On finissait la journée dans la ville de Jabiru où nous n’étions pas mécontents de rejoindre l’hôtel et sa chambre climatisée. Nous étions littéralement asséchés et la bouteille d’eau du frigo était rapidement terminée. Après un dîner au restaurant de l’établissement, on s’endormait pour un repos bien mérité.

Le réveil sonnait à 8h et nous étions pleinement reposés. Ça tombait plutôt bien puisqu’on devait s’attaquer à une petite randonnée dans les roches au cœur de ces terres aborigènes sous un soleil encore et toujours cuisant. On arrivait sur place autour de 9h et on se promenait sur le sentier tracé en lisant les descriptions sur la vie des locaux à cet endroit.

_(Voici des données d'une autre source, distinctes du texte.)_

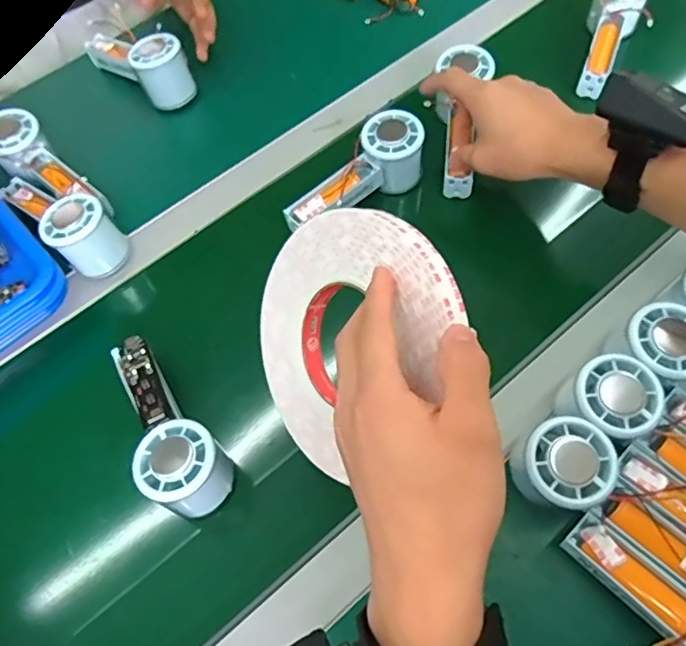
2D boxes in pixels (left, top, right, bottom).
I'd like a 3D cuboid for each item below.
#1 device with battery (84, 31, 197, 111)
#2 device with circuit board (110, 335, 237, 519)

Des rangers faisaient des visites guidées et ça avait l’air passionnant puisque les gens restaient à les écouter pendant des dizaines de minutes. Ce n’était pas trop notre tasse de thé, on préférait largement se frayer un chemin en toute liberté. Après plus d’une heure à crapahuter, on prenait la direction de notre deuxième point d’intérêt de la journée. Plus loin dans le parc de Kakadu se trouvait une petite balade avec à son terme une piscine naturelle. La journée avançait et la chaleur ne devenait que plus écrasante alors on avait vraiment hâte d’y arriver et on prévoyait de se baigner un peu malgré les signes avertissant de la présence de crocodiles. Sur place, on sautait directement à l’eau pour se rendre compte qu’elle était à 29 degrés. Rafraîchissant mais pas énormément non plus ! On y restait une petite heure avant de reprendre la route pour Katherine qui serait notre arrêt du soir. On y était déjà passé à la fin du mois d’août alors on connaissait quelque peu la ville.

On refaisait un passage par les sources chaudes et on y rencontrait deux couples d’amis d’une cinquantaine d’années qui engageaient une conversation avec nous. On apprenait qu’ils habitaient à Perth et Sydney et qu’ils s’étaient retrouvés un peu plus bas pour voyager ensemble. Ils nous posaient plein de questions sur la France et l’un des vieux hommes connaissait parfaitement l’histoire de l’automobile française. Nos chemins se séparaient à la tombée de la nuit. On se restaurait dans un des nombreux pubs de la ville avant d’aller garer notre maison roulante dans une ruelle pour y dormir. La nuit était chaude. Nous avions dû laisser les fenêtres arrières ouvertes pour attraper un courant d’air mais ça n’avait fait qu’atténuer cette sensation de chaleur.